Fourth, Social Security, Medicaid, children's health benefits and veterans' benefits would be specifically excluded from any automatic cuts. That's because Social Security is all right for now on its own; because Medicaid is vital to extended health care and federal cuts would simply transfer the onus to struggling state governments, and because kids and veterans deserve continued levels of support.

Fifth, Medicare is on the table for automatic cuts because we simply cannot long sustain its drain on the federal treasury and because — and this is key — we can cut what we send to providers, such as hospital and doctors, without necessarily imperiling health care for seniors.

We must find a way to do that, actually, and it would be nice if the AARP would dispense with the attack ads on Congress whenever the hospitals and doctors whine.
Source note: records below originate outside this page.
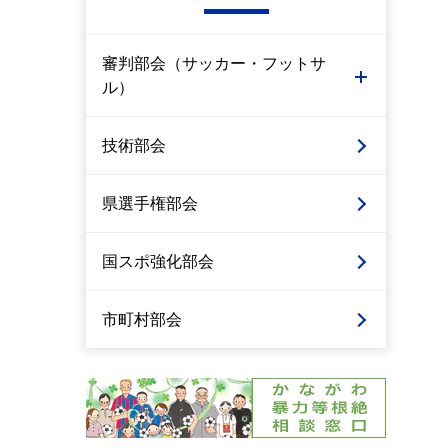
審判部会（サッカー・フットサ
ル）
技術部会
県選手権部会
国スポ強化部会
市町村部会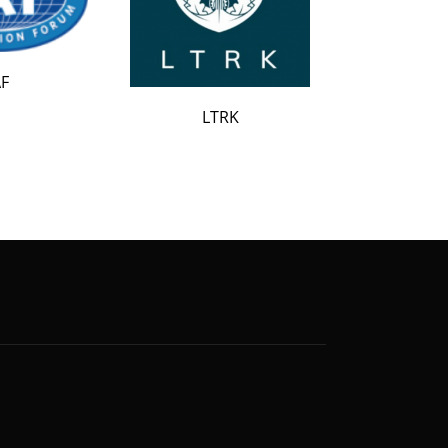
LATAK
LTRK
Health care for seniors must be thorough, but that doesn't mean we can't find a way to spend less federal money on every visit, every test, every procedure, every scan, every surgery.
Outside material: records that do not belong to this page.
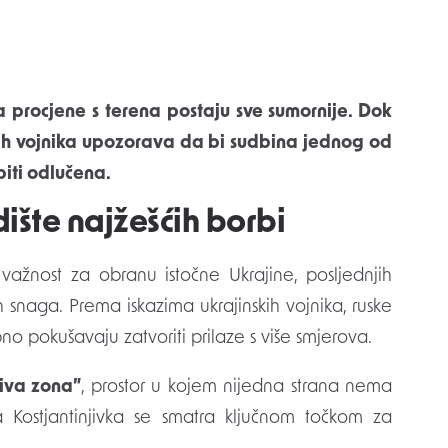
skih vojnika upozorava da bi sudbina jednog od
iti odlučena.
dište najžešćih borbi
u važnost za obranu istočne Ukrajine, posljednjih
 snaga. Prema iskazima ukrajinskih vojnika, ruske
obno pokušavaju zatvoriti prilaze s više smjerova.
siva zona”
, prostor u kojem nijedna strana nema
 Kostjantinjivka se smatra ključnom točkom za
Sixth, tax "reform" would be on the table for bipartisan commission discussions, which might include — should include, indeed must include — closing of the kinds of loopholes by which General Electric and oil companies can laugh tax-free all the way to the bank.

So there you have it, a little something for both sides and a lot of something against both sides.

Objections are less matters of policy than of politics.

Democrats decry the lack of an exemption for Medicare, not on merit so much as on the basis that Paul Ryan's draconian plan had made Medicare an electoral advantage for Democrats that may now be mitigated or lost.

Republicans decry the Social Security and Medicaid exemptions and that we will continue to talk about raising anybody's taxes. The mainstream among them act this way, one would hope, not so much out of allegiance to rich people or negligence of poor and sick ones. We can hope they act this way merely because of a calculated need to keep the rabidly right-wing Tea Party base partially appeased.

The deal shows that government can work eventually. That it presses up against the deadline shows that government doesn't work efficiently or responsibly or admirably.